My other brother joined the army and went overseas for a year. He came back an alcoholic. I returned home for a break during my first year of college and witnessed an episode that woke me up at 6 A.M. His friend had given him 2 LSD pills to take after he had drank the equivalent of 12 shots. He could have overdosed. He was high for 6 hours speaking gibberish. I watched as my dad bound his hands and feet before he could destroy anything else in the house. All this filth came out of his mouth and it was a reflection of his dark heart.
A couple of nights before this, I had heard my parents hissing at each other in tones I wasn’t used to. It was a bad fight. I won’t go into details what about, but it was scary.
To summarize, my brothers have seen better days, my parents’ marriage suffers as a result, and I broke up with my boyfriend/best friend a couple of months ago (left that tidbit out).

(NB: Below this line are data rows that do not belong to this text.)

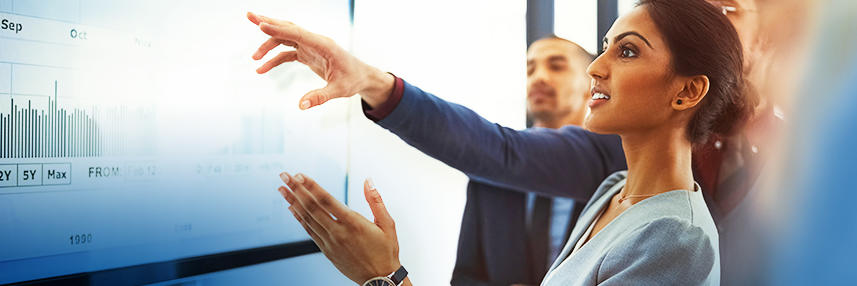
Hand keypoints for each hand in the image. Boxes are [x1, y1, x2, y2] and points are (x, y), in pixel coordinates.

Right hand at [247, 12, 394, 109]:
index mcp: (324, 45)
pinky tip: (262, 69)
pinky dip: (274, 59)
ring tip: (253, 58)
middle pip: (288, 28)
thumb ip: (320, 97)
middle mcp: (315, 42)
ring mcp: (310, 47)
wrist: (362, 77)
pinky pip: (287, 54)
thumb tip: (301, 105)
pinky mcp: (308, 54)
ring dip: (268, 44)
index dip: (279, 28)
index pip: (298, 33)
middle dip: (268, 22)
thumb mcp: (339, 90)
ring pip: (285, 39)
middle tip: (249, 15)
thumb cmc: (353, 80)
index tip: (261, 24)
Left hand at [276, 172, 402, 283]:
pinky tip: (292, 208)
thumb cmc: (386, 251)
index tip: (300, 175)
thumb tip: (368, 181)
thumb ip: (376, 201)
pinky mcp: (327, 251)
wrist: (380, 279)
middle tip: (284, 176)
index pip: (327, 200)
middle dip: (296, 190)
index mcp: (354, 224)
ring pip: (307, 219)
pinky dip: (299, 219)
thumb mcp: (387, 224)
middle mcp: (339, 233)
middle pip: (312, 207)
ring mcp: (331, 243)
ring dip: (293, 202)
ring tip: (282, 189)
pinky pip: (309, 231)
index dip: (311, 186)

So in this moment I am presented with two options: (1) Be overcome by life’s heartache and give up or (2) Stick around and fight with prayer. I choose to be a fighter instead of a fleer. I’m at peace when I remember the verses found in Matthew 6:25–34. “Therefore I tell you, do not worry about your life, what you will eat or drink; or about your body, what you will wear. Is not life more than food, and the body more than clothes? Look at the birds of the air; they do not sow or reap or store away in barns, and yet your heavenly Father feeds them. Are you not much more valuable than they? Can any one of you by worrying add a single hour to your life?
33 But seek first his kingdom and his righteousness, and all these things will be given to you as well. 34 Therefore do not worry about tomorrow, for tomorrow will worry about itself. Each day has enough trouble of its own.”

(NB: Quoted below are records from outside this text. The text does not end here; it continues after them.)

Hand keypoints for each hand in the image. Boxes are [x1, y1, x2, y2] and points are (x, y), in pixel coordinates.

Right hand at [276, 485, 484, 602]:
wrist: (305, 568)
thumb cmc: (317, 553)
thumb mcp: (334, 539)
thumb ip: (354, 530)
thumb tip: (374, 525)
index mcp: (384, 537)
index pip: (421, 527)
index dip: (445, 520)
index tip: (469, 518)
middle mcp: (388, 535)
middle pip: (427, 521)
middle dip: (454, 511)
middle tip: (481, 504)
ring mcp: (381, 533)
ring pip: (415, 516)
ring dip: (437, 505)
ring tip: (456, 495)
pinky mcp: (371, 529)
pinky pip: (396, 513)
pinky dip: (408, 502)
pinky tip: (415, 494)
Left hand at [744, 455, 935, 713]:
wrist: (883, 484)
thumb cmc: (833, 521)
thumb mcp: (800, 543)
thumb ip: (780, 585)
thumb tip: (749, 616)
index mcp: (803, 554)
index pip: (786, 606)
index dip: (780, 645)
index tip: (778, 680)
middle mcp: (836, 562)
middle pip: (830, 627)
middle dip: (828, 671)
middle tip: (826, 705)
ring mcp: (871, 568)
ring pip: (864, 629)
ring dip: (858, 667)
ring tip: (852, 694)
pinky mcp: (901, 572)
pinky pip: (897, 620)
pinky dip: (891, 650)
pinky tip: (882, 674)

I believe in connectedness; that there is a reason and season for everything. So right now, I will choose to fight. I may not be happy but I have deep joy.

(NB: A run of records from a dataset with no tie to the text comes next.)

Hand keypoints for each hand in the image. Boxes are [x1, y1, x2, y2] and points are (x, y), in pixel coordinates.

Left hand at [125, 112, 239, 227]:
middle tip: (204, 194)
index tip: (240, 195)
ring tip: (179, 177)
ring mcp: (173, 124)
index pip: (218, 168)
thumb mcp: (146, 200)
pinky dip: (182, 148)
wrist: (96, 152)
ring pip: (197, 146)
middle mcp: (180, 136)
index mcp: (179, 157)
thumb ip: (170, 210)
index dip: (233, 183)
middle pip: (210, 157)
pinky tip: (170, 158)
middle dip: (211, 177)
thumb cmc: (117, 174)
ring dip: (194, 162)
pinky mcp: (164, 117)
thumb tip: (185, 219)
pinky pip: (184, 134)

After all, at the end of the day a dysfunctional family struggles to put themselves back together to no avail. Somewhere a man loses his job to a poor economy and a single mother grimaces at the thought of paying for school supplies this Fall.
Want to know a secret? We were not meant to live life alone.
You may think, “That’s no secret.” What I really mean to say is that we were not made with the strength to endure such circumstances without supernatural help. We are not responsible for what happens to us in this life and God is not responsible either, though he sometimes allows it to happen. What we are responsible for, and what we can control is how we choose to respond in those moments.
James 1:2–4 says, “Consider it pure joy, my brothers and sisters, whenever you face trials of many kinds, because you know that the testing of your faith produces perseverance. Let perseverance finish its work so that you may be mature and complete, not lacking anything.”
This year, God gave me a trust fall. He said, “I’m the only thing you need.” When all hope was lost, I was reminded of His presence that I had all-too-easily forgotten.
I don’t regret anything I went through because it made me stronger. It made me wiser. It made me grateful. Was it easy? No. But it was worth it.
I hope this encourages you if you’re going through tough times. I don’t know who you are or what you’re going through but there’s a reason you’re reading this long and seemingly unimportant article. Will you choose to put your trust in the architect of your rollercoaster? Maybe it’s not time to let go of the handle bars yet and put your arms up, but that’ll come later. Believe me.